“It’s about putting everyone on an equal footing.” Australian Prime Minister Scott Morrison on Thursday announced a review of sex discrimination law. Main consequence: parliamentarians, magistrates and civil servants will now be held responsible for the sexual harassment of their colleagues in the workplace.
Until then, they had enjoyed immunity from harassment in the workplace even though they could be subject to criminal prosecution for sexual assault. With this breakthrough, the Conservative government is trying to appease public anger after accusations of sexual assault in Parliament.
The move follows a report titled Respect @ Work released last year following an investigation into sexual harassment. It also comes after a strong feminist mobilization and a few weeks after two resounding cases involving two ministers and which weakened the executive.
A former government employee claimed she was raped in 2019 by a colleague in a minister’s office in Parliament, while the government’s senior legal adviser was revealed to be the minister accused of the 1988 rape of a teenage girl with whom he studied.

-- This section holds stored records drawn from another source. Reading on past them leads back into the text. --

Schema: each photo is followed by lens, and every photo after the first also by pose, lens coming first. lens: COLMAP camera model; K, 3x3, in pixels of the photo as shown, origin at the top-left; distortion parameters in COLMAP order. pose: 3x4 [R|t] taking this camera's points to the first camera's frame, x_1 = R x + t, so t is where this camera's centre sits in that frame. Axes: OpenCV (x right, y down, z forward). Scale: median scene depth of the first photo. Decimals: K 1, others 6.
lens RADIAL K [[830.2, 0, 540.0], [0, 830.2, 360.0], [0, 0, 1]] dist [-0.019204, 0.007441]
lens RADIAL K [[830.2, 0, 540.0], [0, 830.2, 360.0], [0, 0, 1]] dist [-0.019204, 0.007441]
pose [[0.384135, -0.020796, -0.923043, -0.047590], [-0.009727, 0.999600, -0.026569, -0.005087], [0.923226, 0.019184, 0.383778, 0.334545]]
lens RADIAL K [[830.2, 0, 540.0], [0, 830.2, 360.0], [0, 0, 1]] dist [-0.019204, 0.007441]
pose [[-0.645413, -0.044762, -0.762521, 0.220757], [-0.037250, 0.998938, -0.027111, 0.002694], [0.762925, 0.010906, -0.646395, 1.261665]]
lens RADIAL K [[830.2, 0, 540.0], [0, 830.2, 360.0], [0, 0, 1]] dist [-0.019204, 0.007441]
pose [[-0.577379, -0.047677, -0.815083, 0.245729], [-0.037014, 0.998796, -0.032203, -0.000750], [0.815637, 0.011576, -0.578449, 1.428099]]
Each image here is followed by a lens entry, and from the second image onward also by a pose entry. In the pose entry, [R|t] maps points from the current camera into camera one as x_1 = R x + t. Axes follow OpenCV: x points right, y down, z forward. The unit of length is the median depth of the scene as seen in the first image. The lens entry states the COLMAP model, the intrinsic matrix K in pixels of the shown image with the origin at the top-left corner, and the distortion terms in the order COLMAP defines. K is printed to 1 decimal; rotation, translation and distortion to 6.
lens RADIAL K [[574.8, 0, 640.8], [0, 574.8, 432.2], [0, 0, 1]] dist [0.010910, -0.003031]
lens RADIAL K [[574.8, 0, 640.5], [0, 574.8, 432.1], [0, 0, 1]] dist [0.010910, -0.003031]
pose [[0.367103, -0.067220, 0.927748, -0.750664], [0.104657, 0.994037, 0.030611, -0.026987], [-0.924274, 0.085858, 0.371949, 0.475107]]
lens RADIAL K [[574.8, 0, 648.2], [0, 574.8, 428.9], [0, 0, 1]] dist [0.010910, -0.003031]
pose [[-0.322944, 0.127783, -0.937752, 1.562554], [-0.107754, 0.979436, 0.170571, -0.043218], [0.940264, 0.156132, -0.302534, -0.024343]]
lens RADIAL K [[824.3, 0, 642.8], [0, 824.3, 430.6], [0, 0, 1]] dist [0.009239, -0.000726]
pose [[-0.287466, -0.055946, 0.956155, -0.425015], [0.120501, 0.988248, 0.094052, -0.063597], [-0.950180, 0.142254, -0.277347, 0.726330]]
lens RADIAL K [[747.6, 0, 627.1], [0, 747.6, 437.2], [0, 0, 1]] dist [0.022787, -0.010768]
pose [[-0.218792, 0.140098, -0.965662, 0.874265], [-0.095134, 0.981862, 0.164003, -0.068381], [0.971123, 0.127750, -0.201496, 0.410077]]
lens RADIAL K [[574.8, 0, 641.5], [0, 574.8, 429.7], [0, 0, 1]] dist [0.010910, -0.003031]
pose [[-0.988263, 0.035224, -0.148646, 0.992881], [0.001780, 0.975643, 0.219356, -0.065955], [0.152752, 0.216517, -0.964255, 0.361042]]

Many voices have long denounced the sexist culture of Australia’s political class. Michaelia Cash, who replaced the government’s top legal official last week, said the legislative changes would include making sexual harassment in the workplace a matter of law. “serious misconduct” and would be a valid reason for termination. The government also plans to extend the period during which a victim can report an incident from six months to two years, she added.
Mr Morrison has come under heavy criticism for failing to act on the 55 recommendations made in January 2020 in the Respect @ Work report. The prime minister dismissed the criticism on Thursday, saying his government had already pledged to fund several recommendations it deemed high priority.
“Last year, we focused on these very urgent needs to protect women at a time when they were very vulnerable during the Covid”, he underlined, congratulating himself on being able to “Address these issues in the longer term”.
In Australia in 2016, 1 in 6 women and 1 in 25 men were sexually assaulted before age 15, while 200,000 adults (1.1% of the population) were in the past twelve months. In 2018-2019, 97% of abusers were men.